Per i suoi simboli e le sue iscrizioni, quello coniato a Roma nel 62 a.C. è stato a lungo considerato un denario portafortuna: ecco la sua storia
di Antonio Castellani | Le monete, si sa, hanno da sempre non solo un uso primario di denaro, ma anche utilizzi “accessori” come oggetti decorativi, segni di riconoscimento, manufatti devozionali e e perfino portafortuna.
E’ quanto è accaduto ad un denario romano della gens Scribonia che è stato considerato per molto tempo come una delle coniazioni in grado di propiziare la buona sorte e, come tale, montato a ciondolo e indossato da uomini e donne.
Meno male che si tratta di una moneta abbastanza comune e quindi facilmente reperibile senza essere stata compromessa nella sua integrità da aggrappi o da un anello portativo. Ma a cosa deve la nostra moneta questa sua fama?
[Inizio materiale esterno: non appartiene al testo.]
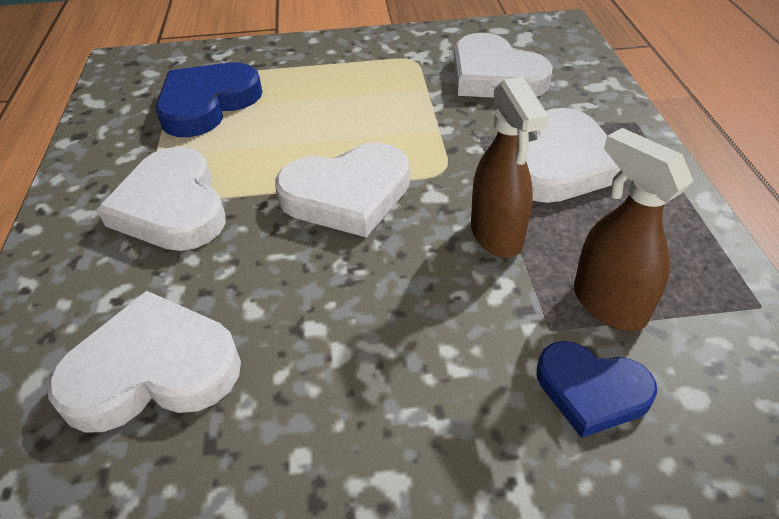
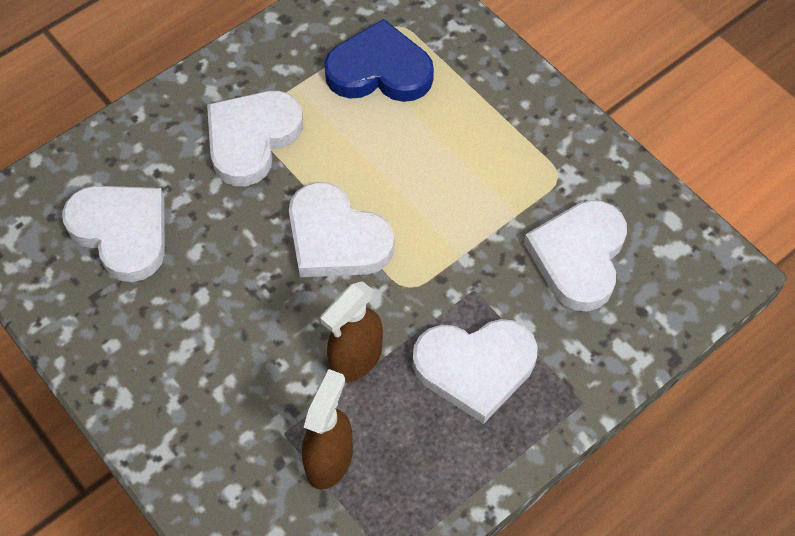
camera: 55 degrees right, 15 degrees up
(591, 390) = (246, 476): blue heart -> none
Furono circa ottanta le famiglie romane che, nella storia, espressero tra i loro membri dei magistrati monetari i quali apposero – durante la Repubblica – i propri nomi sulle monete.
Tra queste famiglie c’è la gens Scribonia che annovera ben due magistrati monetari: il primo fu C. Scribonius Curio (204 a.C.) e il secondo L. Scribonius Libo (62 a.C.).
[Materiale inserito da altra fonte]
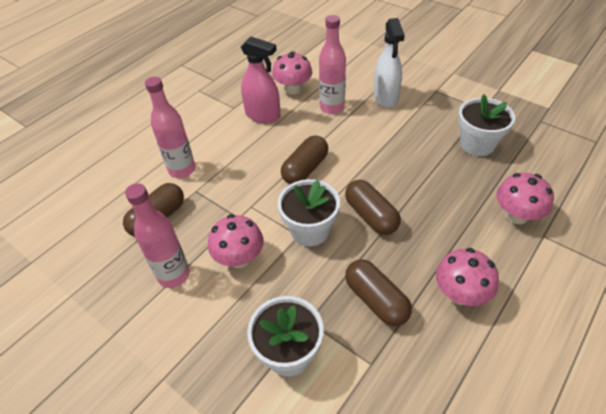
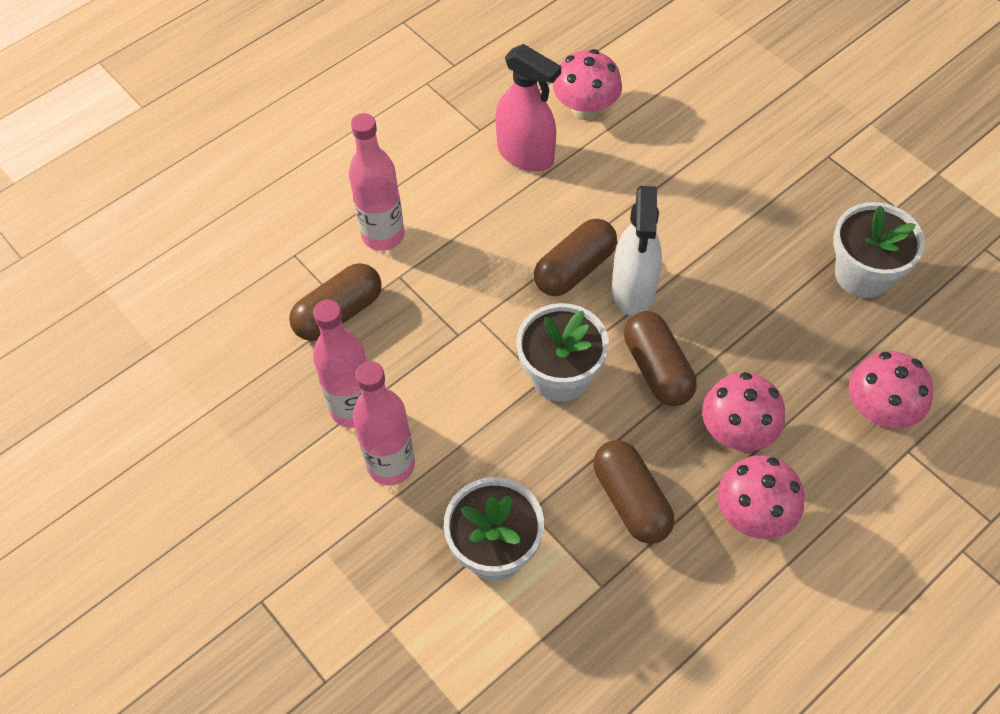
camera: 10 degrees right, 10 degrees up
(239, 258) = (449, 400): pink mushroom -> pink mushroom (737, 431)
(332, 107) = (643, 159): pink bottle -> pink bottle (391, 465)
(385, 97) = (738, 154): white spray bottle -> white spray bottle (633, 290)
La moneta in questione venne battuta a nome di quest’ultimo, collega di Paolo Emilio Lepido e suocero di Pompeo. Il console Libone Scribonio fu uno dei più allegri e fortunati uomini dell’epoca Repubblicana romana.
Quando ebbe l’onore di coniar moneta, sia perché riteneva la propria famiglia oriunda di Benevento, sia perché da buon pagano era devotissimo al Genio della Fortuna che si chiamava Bonus Eventus e che aveva un tempio a Roma presso il Pantheon, fece incidere sul suo denario d’argento la testa del Buon Evento con intorno il suo nome abbreviato BON EVENT. Nome che – per singolare combinazione – coincide esattamente con una beneaugurante frase in lingua francese.
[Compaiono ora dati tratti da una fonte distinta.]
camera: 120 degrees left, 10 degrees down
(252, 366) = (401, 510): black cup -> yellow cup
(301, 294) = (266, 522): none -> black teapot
Dietro la testa del Genio prediletto, che lo aveva sempre assistito, il magistrato pose poi la parola LIBO che era nient’altro che il suo nome ma che significava anche – e lui lo sapeva benissimo – “Io bevo!”.
Più fortunata di così: testa della Fortuna, nome della Fortuna e un nome che per fortunata combinazione suona come un brindisi di augurio. C’è da giurarci che Libone Scribonio festeggiò la coniazione della sua moneta con una coppa colma di Falerno.
Al rovescio del “denario portafortuna” appare nel campo un pozzo, ornato di lire e ghirlande, con sotto delle tenaglie o un martello o una incudine. E’ il pozzo della famiglia Scribonia, che si trovava nel tempio dedicato alla Fortuna; sopra c’è la scritta PVTEAL e sotto SCRIBON (abbreviazione per SCRIBONIARVM). PUTEAL in latino indica appunto un pozzo eretto in un luogo sacro.
Il pozzo venne restaurato da Libone e da lui prese il nome di PVTEAL LIBONIS. Secondo alcuni autori, invece, il pozzo va identificato con quello che si trovava nel Foro, vicino all’Arco di Fabio, sotto il quale era nascosto il famoso rasoio dell’augure Attonavio, presso cui i feneratores (coloro che prestavano denaro a prestito) si ritrovavano per concludere i loro affari. Affari propziati, chissà, anche dal nostro… denario portafortuna!